I noticed that I was sending a lot of data to my GPU and I was wondering if sending a lot of data (into a vertex buffer) could be very slow? For each vertex, I send 48 bytes (position, normal, texture and color). Also, I wanted to send one more byte to the GPU, but because HLSL doesn't support bytes, I'm obligated to send a short (2 bytes). I found a way to store my normal, my color and my new byte into one float (they all share the same variable) so that it would only use 4 bytes instead of 18. Is it worth to do binary operations both on the CPU and the GPU to compress/decompress my normal, my color and my new byte into one float or it's better to send more data? Which choice is the best to increase my game's performance?
In general with GPU's you want to prefer math over memory access. Usually dedicated GPU's are quite disproportionate with regards to their ALU count vs. bandwidth + memory hardware. But of course in reality it depends on the hardware and the workload, so you should be careful not to jump to any conclusions without profiling.
However my bigger concern would be precision. How are you going to store a normal, color, and another byte in just 4 bytes? Typically you'll want at least 16 bit per component for normals.
In general the memory transactions will happen in the background. They're also very fast, don't pollute the CPU cache, don't cause cacheline fighting and can happen while your 3D card is busy doing something else; as the CPU can be doing.
The CPU is pretty fast at doing tight operations loops, but there will still be tons of branches, cache misses, hyperbus communications and other assorted friction. In addition it can't parallelise the work. Mapping more of the GPU memory, doing simple writes into it and then leaving both devices to get on with more work while other (specialised and faster) parts of the computer hardware deal with the shifting around of memory is definitely the way to go on desktop systems.

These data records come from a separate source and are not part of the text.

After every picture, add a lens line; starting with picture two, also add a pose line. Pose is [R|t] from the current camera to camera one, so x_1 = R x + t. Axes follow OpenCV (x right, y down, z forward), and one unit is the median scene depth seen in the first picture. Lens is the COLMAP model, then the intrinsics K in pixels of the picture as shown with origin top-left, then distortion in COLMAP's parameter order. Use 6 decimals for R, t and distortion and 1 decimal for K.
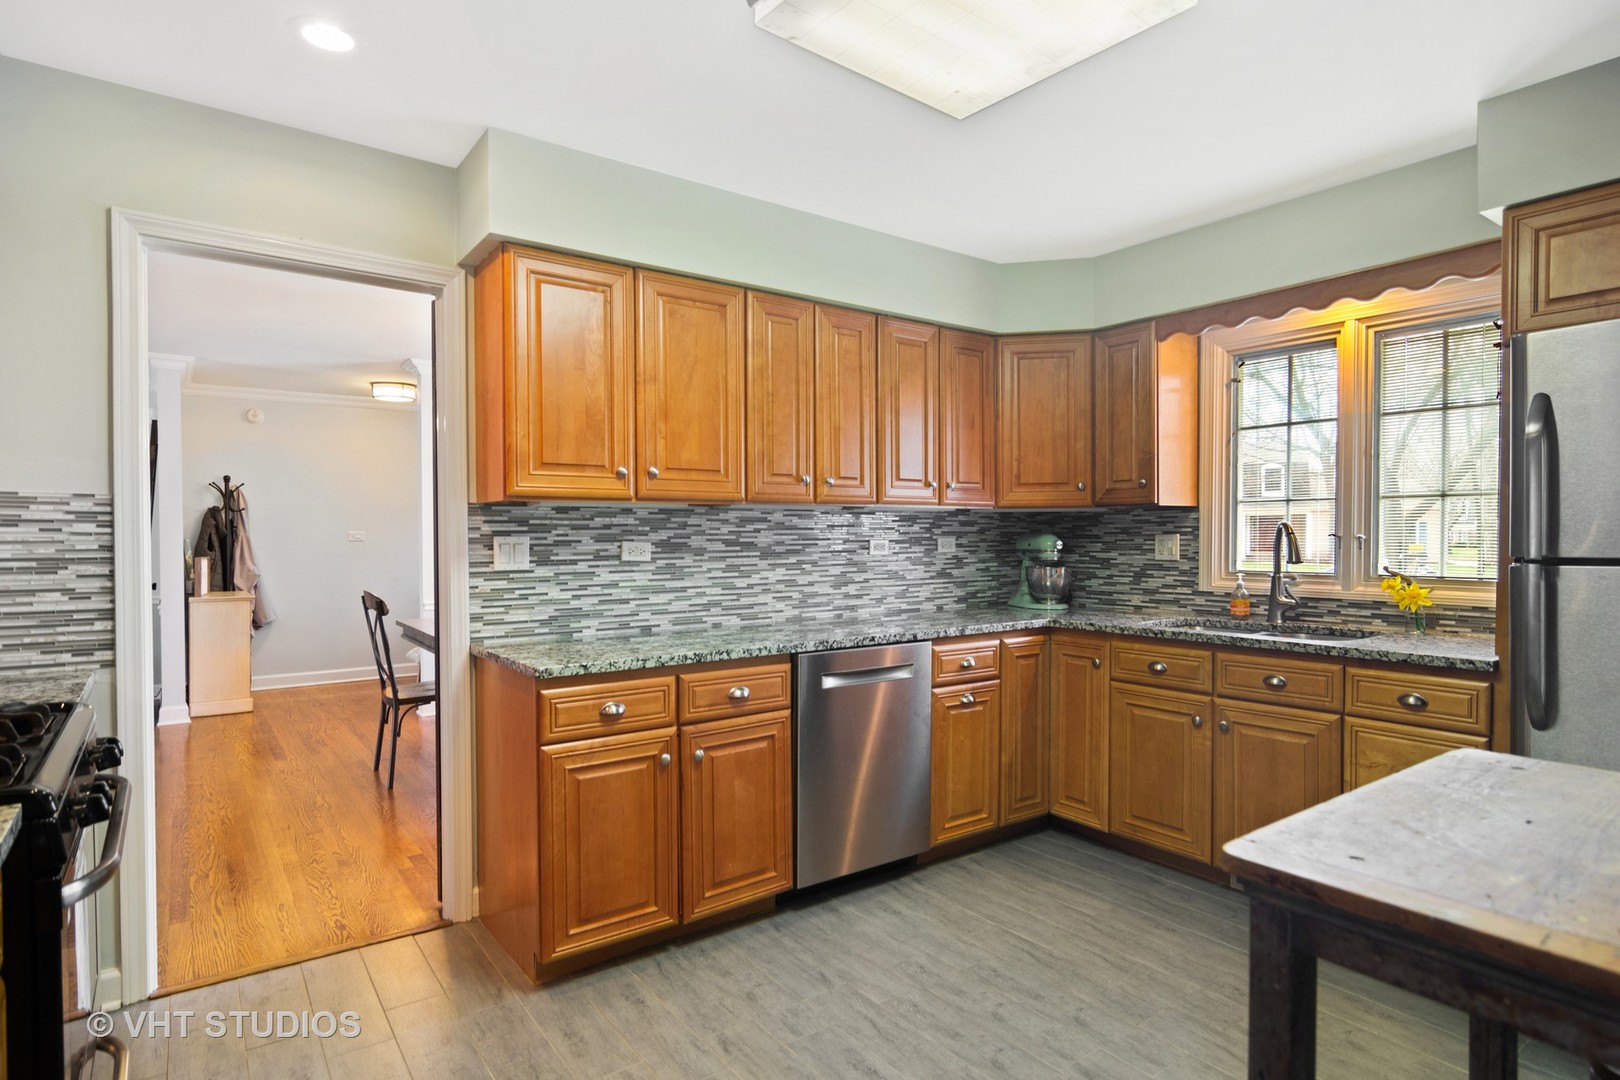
lens RADIAL K [[870.2, 0, 799.8], [0, 870.2, 547.8], [0, 0, 1]] dist [0.000560, 0.000096]
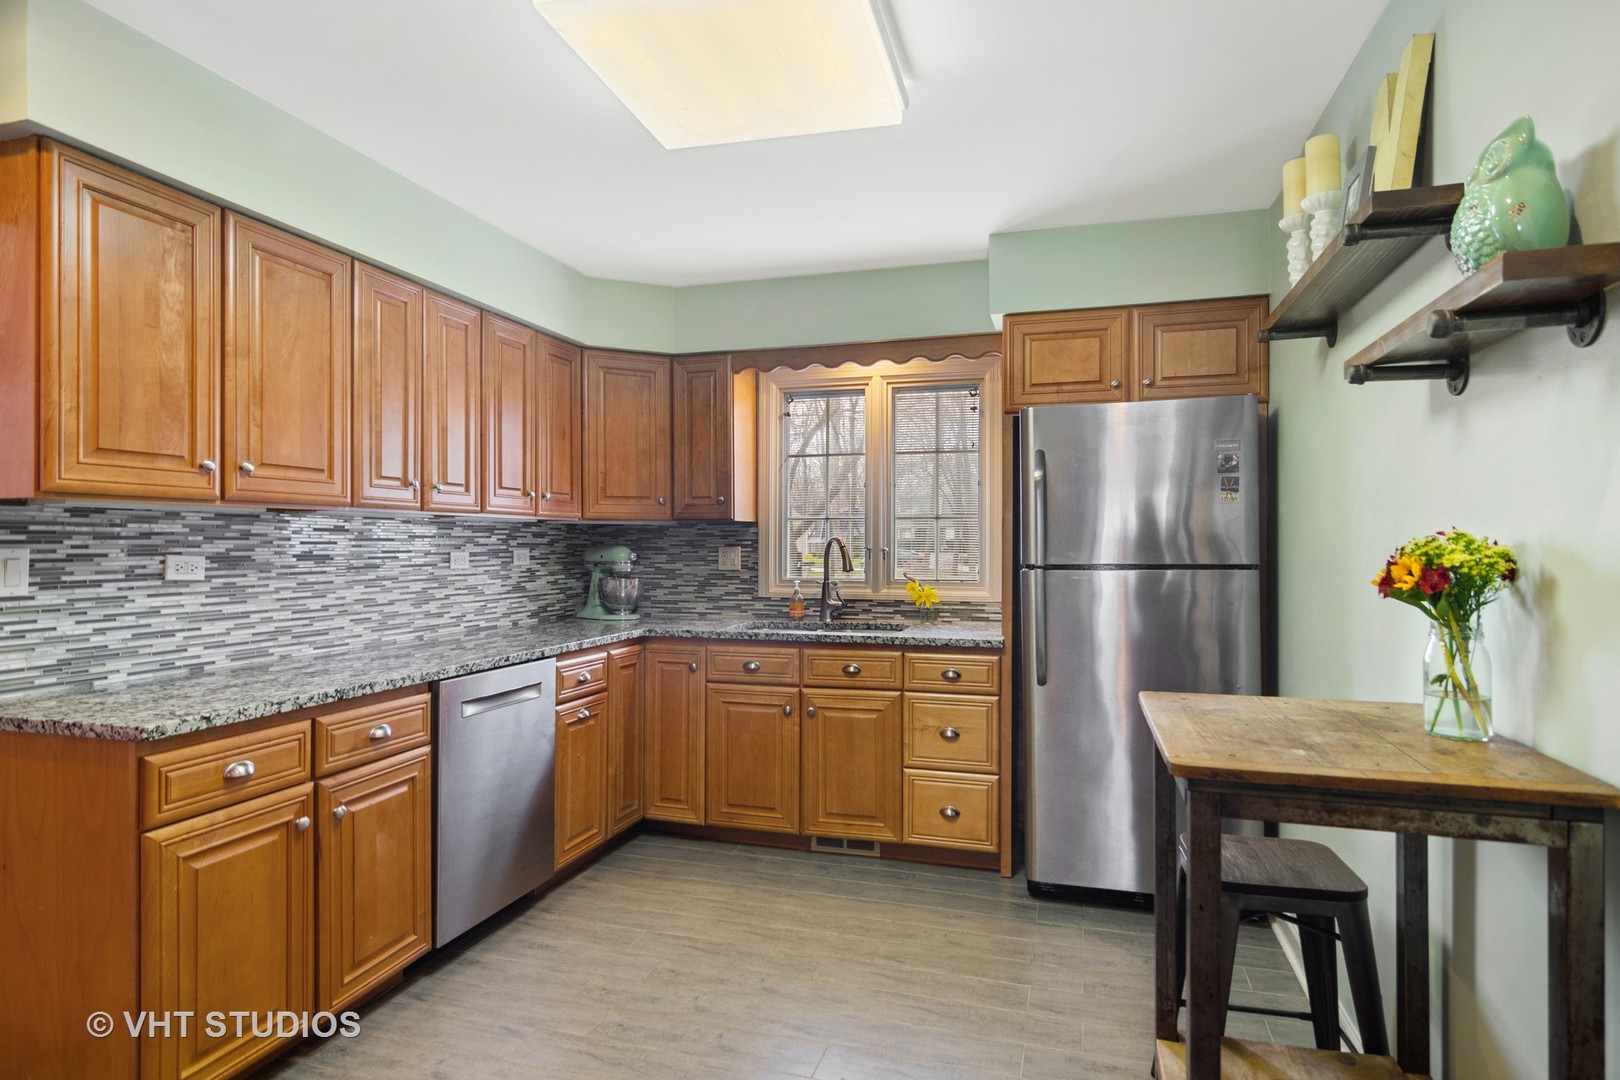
lens RADIAL K [[902.4, 0, 797.9], [0, 902.4, 537.0], [0, 0, 1]] dist [-0.000134, 0.000222]
pose [[0.799740, 0.008634, 0.600284, -0.239903], [0.005912, 0.999735, -0.022256, -0.002271], [-0.600317, 0.021348, 0.799477, 0.036751]]
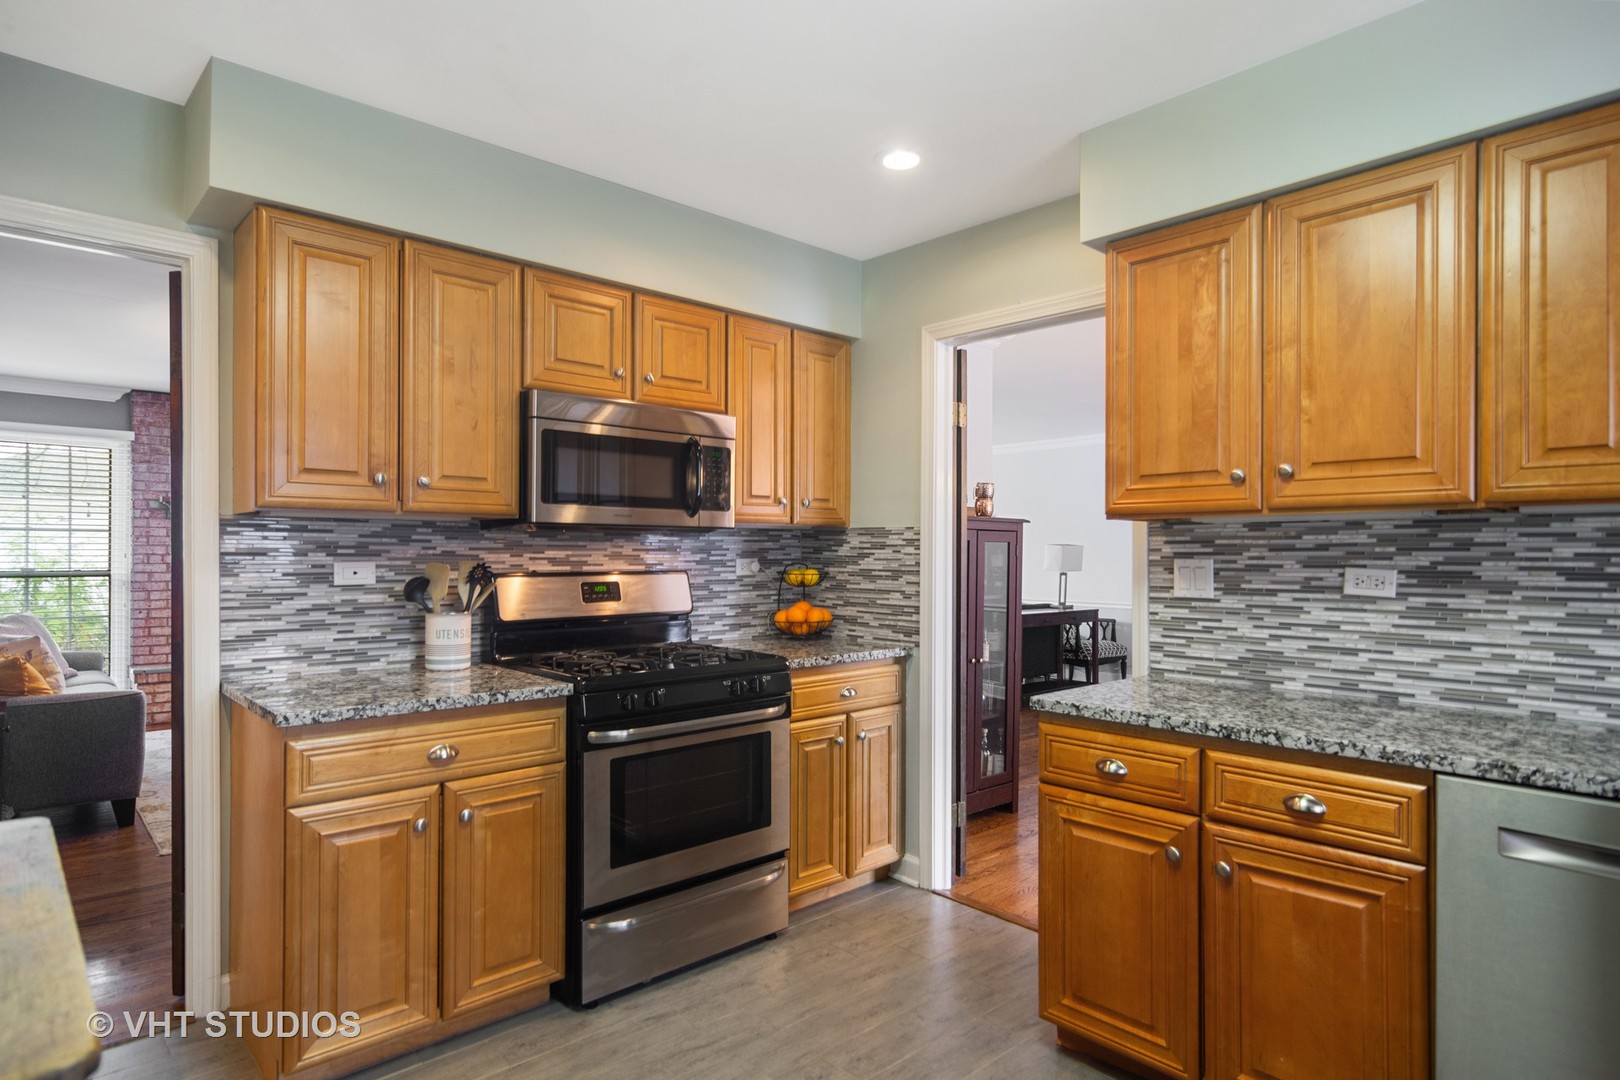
lens RADIAL K [[866.3, 0, 809.6], [0, 866.3, 551.0], [0, 0, 1]] dist [0.002040, 0.000572]
pose [[0.127185, -0.000184, -0.991879, 0.454488], [-0.019513, 0.999806, -0.002687, -0.010541], [0.991687, 0.019696, 0.127157, 0.478616]]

If some of the data is constant or not updated often, consider using two buffers -- a frequent and an infrequently changing and use two accesses in the shaders to combine the data. This will reduce the amount of memory which needs to be moved between the devices across the memory busses. This is usually less of a problem in the shaders because the shader cores will each have memory controllers (often one for each buffer), and you're still processing the vertices in linear order so you'll still get good cache read-ahead on them.
 An example would be a skinned model. The texture posn/colour at each vertex will typically not change, it's just the vertex posn that gets updated, so by using two buffers, the memory transmission size can easily be reduced by 2/3.